TO DO ::
• a. Repeat the part of the Smucker earnings release that runs from "Exhibit 99.1" up to and including "2007 fiscal year.".
• b. Carry on the Smucker first-quarter earnings release from the point where it stops.

SOURCE EXTRACT ::
+ + + + +

Exhibit 99.1

            THE J. M. SMUCKER COMPANY ANNOUNCES FIRST QUARTER RESULTS

     ORRVILLE, Ohio, Aug. 18 /PRNewswire-FirstCall/ -- The J. M. Smucker Company
(NYSE: SJM) today announced results for the first quarter ended July 31, 2006,
of its 2007 fiscal year.

First Quarter Results
                                   2007            2006           % Change
                               -------------   -------------   -------------
                               (Dollars in millions, except per share data)
Net sales                      $       526.5   $       510.3             +3%
Net income                     $        28.7   $        29.9             -4%
Net income per diluted share   $        0.50   $        0.51             -2%

     Sales, excluding the U.S. industrial business, which has been divested,
increased 5 percent in the quarter, led by growth in the Smucker's(R) and Jif(R)
brands along with strong performance across the special markets segment. Sales
growth and a decrease in administrative costs more than offset increases in
certain raw material costs in the quarter. However, charges related to the
restructuring of the Company's Canadian operations, as detailed below, resulted
in a decline in net income and net income per diluted share.

     Net income for the first quarter of 2007 included pretax restructuring
charges of $7.9 million, or $0.09 per diluted share, primarily related to the
previously announced divestiture of the nonbranded, grain-based Canadian
operations. Net income for the first quarter of 2006 included pretax merger and
integration costs of $2.9 million, or $0.03 per diluted share, and restructuring
charges of $1.6 million, or $0.02 per diluted share. Excluding these costs in
both years, the Company's income per diluted share would have been $0.59 and
$0.56, in the first quarter of 2007 and 2006, respectively, an increase of 5
percent.

     "We reported good sales growth in the quarter and, despite significantly
higher raw material costs, were able to continue to grow our earnings," said Tim
Smucker, chairman and co-chief executive officer. "We continue to implement our
strategy to focus on core retail brands with the restructuring of our Canadian
businesses. We expect investments in our brands to provide opportunities for
continued growth."

     "We are well positioned for continuing top- and bottom-line growth, despite
the challenges of further raw material cost increases," added Richard Smucker,
president and co-chief executive officer. "We will continue to take actions to
offset these increases, including both discretionary cost reductions and
potential pricing actions."

     The Company uses income and income per diluted share, excluding
restructuring and merger and integration costs, as key performance measures of
results of operations for purposes of evaluating performance internally. These
non-GAAP measures are not intended to replace the presentation of financial
results in accordance with U.S. GAAP. Rather, management believes the
presentation of results excluding such charges offers additional information to
investors to facilitate the comparison of past and present operations and
provides a more comprehensive understanding of the financial results. A
reconciliation of non-GAAP measures to net income for the current quarter is
included in the "Financial Highlights" table.



Margins
                               First Quarter
                            -------------------
                              2007       2006
                            --------   --------
Gross margin                    30.0%      32.3%
SD&A % of sales                 20.6%      21.7%
Operating margin                 9.3%       9.7%


     The decline in gross margin this quarter was mainly due to the impact of
the Canadian restructuring. However, over time, the Company expects the
restructuring to improve margins. Higher raw material costs, primarily soybean
oil, fruit and wheat, along with energy-related costs, and mix of sales also
contributed to the lower gross margin. The Company continues to take pricing
actions to offset a portion of the increased input costs. Due to the timing of
these pricing actions, current cost increases have not been fully offset.

+ + + + +

SOURCE EXCERPT ::
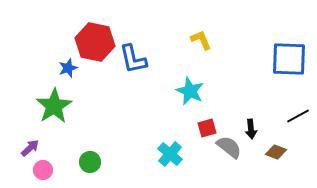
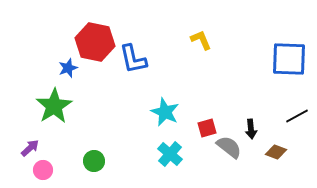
cyan star: moved 25 px left, 21 px down
black line: moved 1 px left
green circle: moved 4 px right, 1 px up
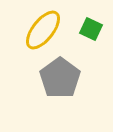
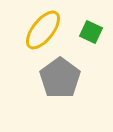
green square: moved 3 px down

+ + + + +

RESPONSES IN ORDER ::
• a.
Exhibit 99.1

            THE J. M. SMUCKER COMPANY ANNOUNCES FIRST QUARTER RESULTS

     ORRVILLE, Ohio, Aug. 18 /PRNewswire-FirstCall/ -- The J. M. Smucker Company
(NYSE: SJM) today announced results for the first quarter ended July 31, 2006,
of its 2007 fiscal year.

• b.
     SD&A expenses as a percent of sales declined during the first quarter,
primarily due to lower corporate administrative and marketing expenses,
partially offset by higher distribution costs, compared to the same period last
year. Excluding the restructuring and merger and integration costs, operating
margins would have been 10.8 percent and 10.6 percent for the first quarter of
2007 and 2006, respectively. On May 1, 2006, the Company adopted Statement of
Financial Accounting Standards No. 123 (revised), Share-Based Payments, using
the modified prospective method. The impact of the adoption was not significant
for the period.

Segment Performance

                                                    First Quarter
                                           ------------------------------
Sales (Dollars in millions)                  2007       2006     % Change
- -------------------------------------      --------   --------   --------
U.S. retail market                         $  353.3   $  341.7         +3%
Special markets                            $  173.2   $  168.6         +3%
Special markets, excluding industrial      $  170.3   $  156.6         +9%

     U.S. Retail Market

     During the first quarter of 2007, sales in the consumer strategic business
area increased 8 percent over the first quarter of last year, as sales of fruit
spreads, toppings, peanut butter, and Uncrustables(R) were all up. In the
consumer oils and baking strategic business area, sales for the quarter were
down 4 percent. Approximately one-half of the decline was attributable to a
decrease in industrial oil sales, with the retail oils and baking businesses
contributing almost equally to the remainder of the decline.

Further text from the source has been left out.